Oui, parce que nous savons, au niveau du club, que cette fraude est strictement impossible à mettre en place. D’ailleurs, il y a des instituts chargés d’analyser les paris sportifs faits à l’échelle de l’Europe et du monde et qui, apparemment, ont pour l’instant contredit l’allégation. Les mobiles qui ont pu conduire à vouloir diffuser ce type d’information sont de plusieurs ordres. Ce n’est pas à nous de faire l’enquête, mais il y a soit le mobile de vouloir nuire à la fois le PSG et l’Etoile Rouge de Belgrade, soit des mobiles plus politiques qui consisteraient à fragiliser le président de l’UEFA ou certains membres de l’UEFA. Je ne veux pas relayer des rumeurs sur lesquelles nous ne disposons pas d’éléments matériels, c’est pour cela qu’on dépose une plainte : pour identifier la personne qui a cru devoir dénoncer ces faits et, ensuite, pouvoir faire en sorte qu’elle soit interrogée et comprendre les motivations qui ont pu la conduire à agir de la sorte. 

Pour que l’UEFA alerte la justice française via le PNF (parquet national financier), n’est-on pas en droit de penser que les soupçons étaient réels et fondés ?

Il y a, au sein de l’UEFA, une procédure qui consiste à inviter toute personne qui allègue une fraude à contacter ses services. Et les statuts de l’instance européenne l’obligent à mener une enquête. Quant au parquet, il ne lui appartient pas de clôturer une enquête avant même d’avoir procédé à un minimum d'investigations. Il n’y a donc rien dans les actes conduits jusqu’ici qui indiquerait dans cette dénonciation ait ou non un caractère sérieux. 

Donc le club de l’Etoile Rouge ne craint pas, à l’heure actuelle, de se faire sanctionner ?

Non, ils craignent d’autant moins une sanction qu’ils sont dans l’attitude totalement inverse. Ils ont mené une enquête interne pour vérifier que personne dans leur club n’a pu agir ainsi, mais vraiment pour la forme parce que parier cinq millions d’euros c’est matériellement impossible sans que ça se voit ou sans que ça ne génère des doutes. Donc on ne comprend même pas comment le dénonciateur aurait finalement dénoncé une fraude qui, à notre échelle, paraît totalement impossible à mettre en place.

Même sur la scène des paris clandestins ? 

Un pari clandestin dont on connaîtrait le montant exact, cela paraît peu plausible encore une fois.

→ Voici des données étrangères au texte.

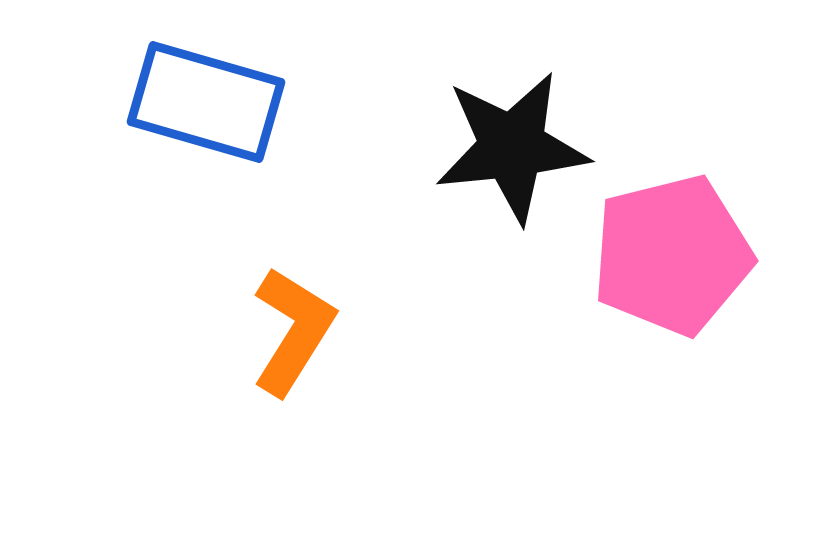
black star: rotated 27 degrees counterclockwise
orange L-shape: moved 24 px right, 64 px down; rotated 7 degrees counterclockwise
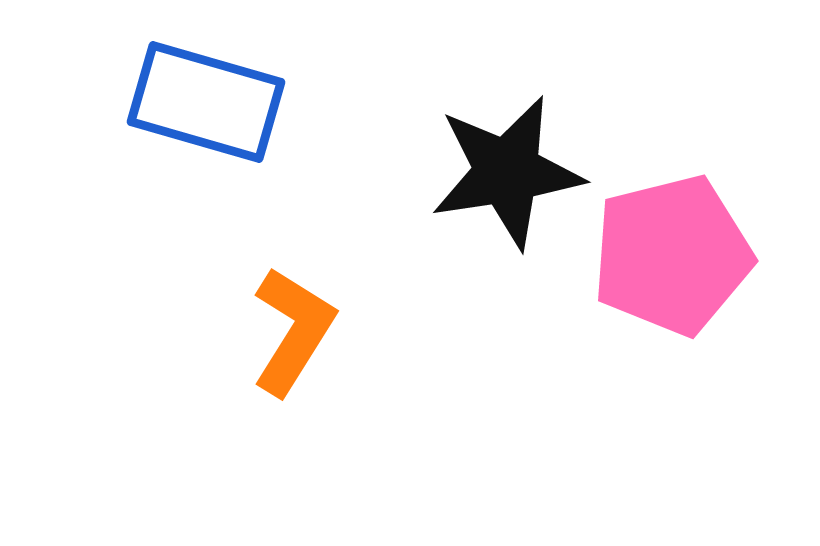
black star: moved 5 px left, 25 px down; rotated 3 degrees counterclockwise
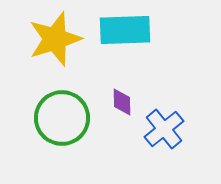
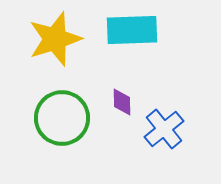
cyan rectangle: moved 7 px right
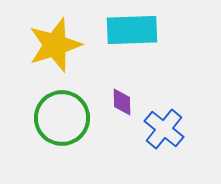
yellow star: moved 6 px down
blue cross: rotated 12 degrees counterclockwise
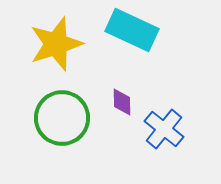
cyan rectangle: rotated 27 degrees clockwise
yellow star: moved 1 px right, 1 px up
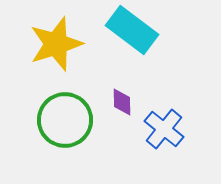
cyan rectangle: rotated 12 degrees clockwise
green circle: moved 3 px right, 2 px down
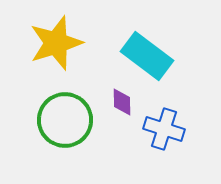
cyan rectangle: moved 15 px right, 26 px down
yellow star: moved 1 px up
blue cross: rotated 21 degrees counterclockwise
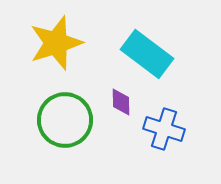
cyan rectangle: moved 2 px up
purple diamond: moved 1 px left
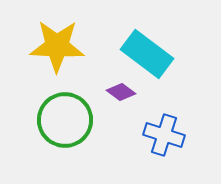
yellow star: moved 1 px right, 3 px down; rotated 20 degrees clockwise
purple diamond: moved 10 px up; rotated 52 degrees counterclockwise
blue cross: moved 6 px down
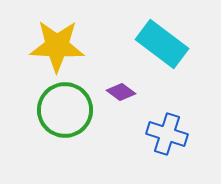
cyan rectangle: moved 15 px right, 10 px up
green circle: moved 10 px up
blue cross: moved 3 px right, 1 px up
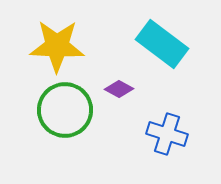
purple diamond: moved 2 px left, 3 px up; rotated 8 degrees counterclockwise
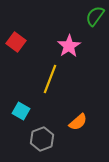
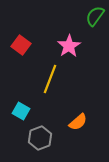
red square: moved 5 px right, 3 px down
gray hexagon: moved 2 px left, 1 px up
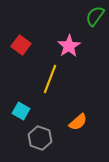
gray hexagon: rotated 20 degrees counterclockwise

Tout est possible, mais les instances du club ont analysé les choses, elles connaissent les gens au sein de leur club et elles assurent qu’il est impossible que cette histoire soit vraie. Nous voulons simplement que la lumière soit faite sur ces accusations, et je crois que le PSG est dans la même position. L’Etoile Rouge souhaite que l’on puisse avoir rapidement accès à l’enquête et y contribuer, afin de dissiper définitivement les doutes et comprendre qui est derrière ces informations malveillantes. 

Les dirigeants de l’Etoile Rouge sont aussi à la recherche de ce fameux informateur mystère ? 

Oui parce qu’ils comprennent bien que c’est un coup politique, destiné à nuire à leur image et leur réputation. C'est le sens de leur plainte pour dénonciation calomnieuse, ils s'en remettent aux justices françaises et serbes pour qu’elles les assistent dans ce travail.

On a aussi lu que les dirigeants serbes envisageaient de déposer une autre plainte, contre le journal L’Equipe, qui a divulgué l’affaire en France. Est-ce toujours d'actualité ?

Oui, c’est un arbitrage que nous sommes en train d’étudier. C’est technique et purement juridique : de quelle façon envisage-t-on ou non de mettre en cause le journal, sur le terrain du droit de la presse ou dans le cadre d’une accusation qui consiste à soutenir qu’ils ont relayé de fausses accusations. Nous allons en discuter avec l’Etoile Rouge dans les prochains jours.